Standing stone, Barrahaurin, Co. Cork
Co. Cork |
Stone Monuments
Some archaeological sites are notable for what remains.
This one is notable for what does not. A standing stone that once stood on the south-western side of a ringfort in Barrahaurin, County Cork, has been removed entirely, leaving no visible trace on the ground. It is, in the most literal sense, an absence with a recorded past.

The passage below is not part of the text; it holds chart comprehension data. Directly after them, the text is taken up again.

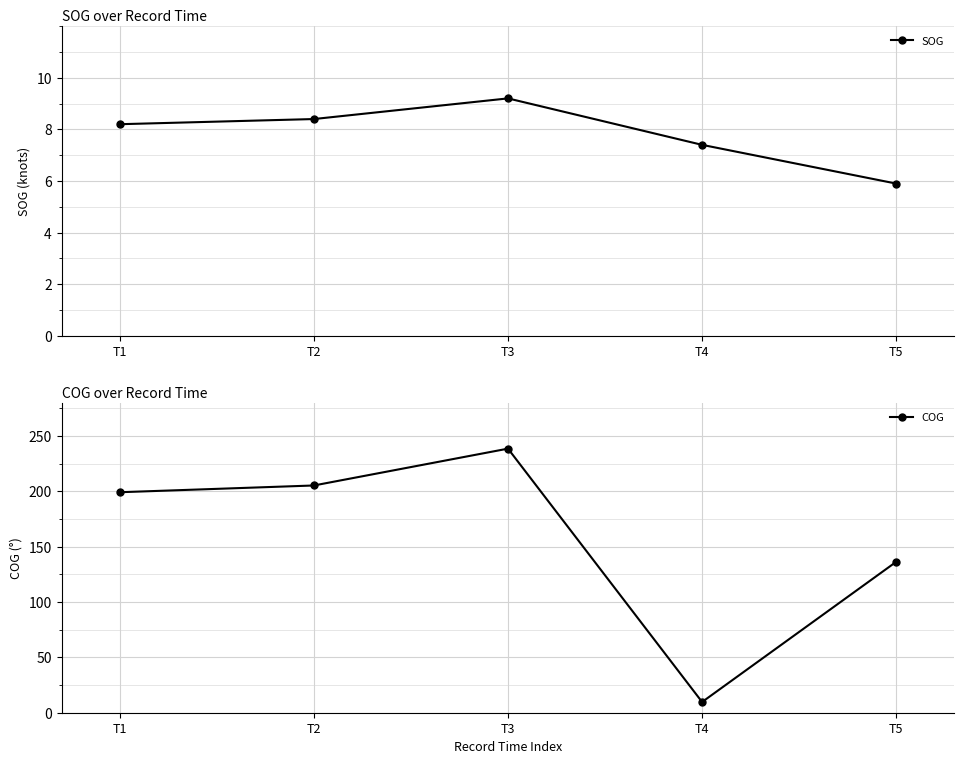

The SOG series shows 14.8 at T2. True or false?

False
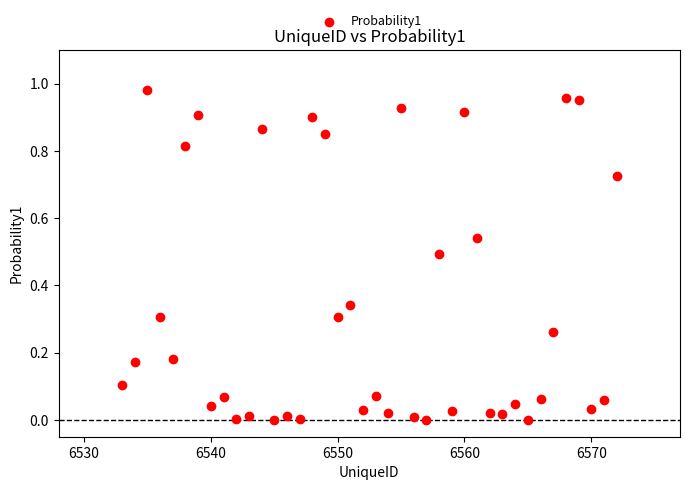

What is the range of X values (max minus min)?

39.0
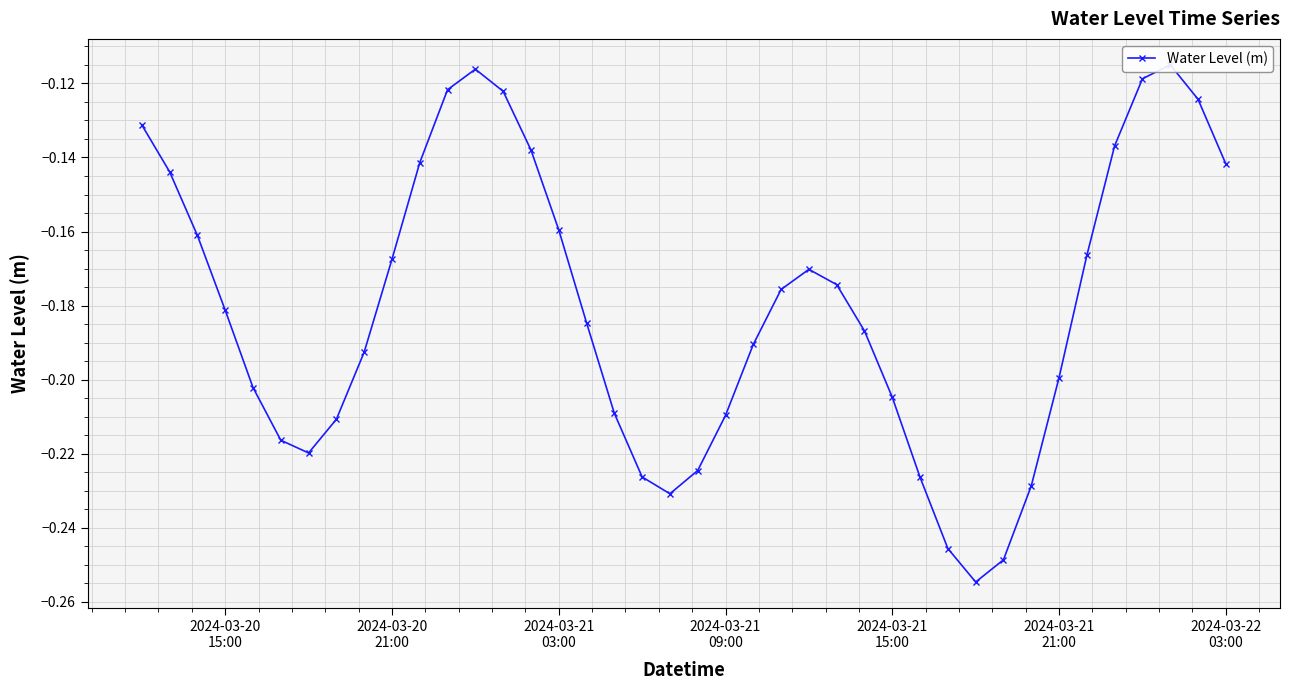

What is the smallest value displayed?

-0.3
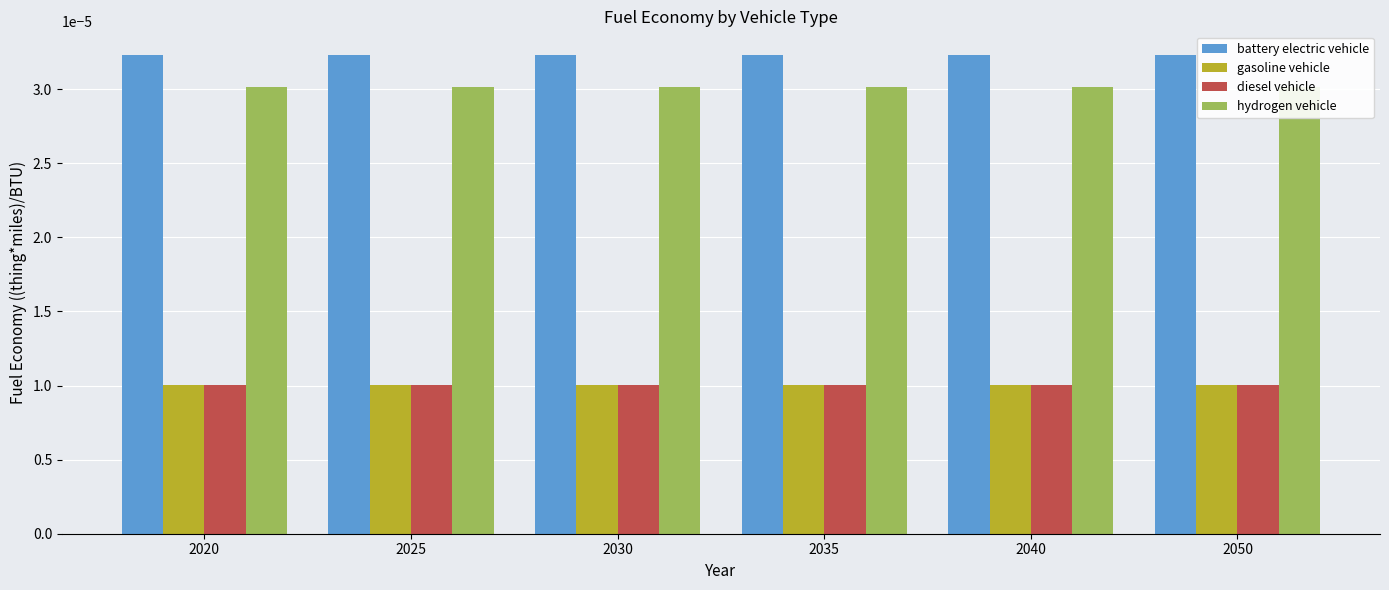

At which category is the sum across all series the highest?

2020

A ringfort, for those unfamiliar with the term, is a circular enclosure defined by earthen banks or stone walls, typically dating from the early medieval period and used as a farmstead or place of refuge. The Barrahaurin example had, at some point, a standing stone positioned along the line of its inner rampart. A researcher identified as Hartnett recorded the stone under its Irish name, "gallaun", a term used in Munster for a single upright stone, and noted its dimensions: 42 inches by 51 inches by 16 inches, placing it solidly in the category of a substantial upright slab rather than a modest marker. What makes the cartographic record quietly interesting is the stone's patchy appearance across the Ordnance Survey maps. It does not appear on the six-inch maps of 1842 or 1904, but does appear on the 1939 edition, which raises questions that the available evidence cannot fully answer. Whether it was present all along and simply unrecorded, or whether its appearance on the later map reflects a change on the ground, is not clear. By some point after that survey, it was gone.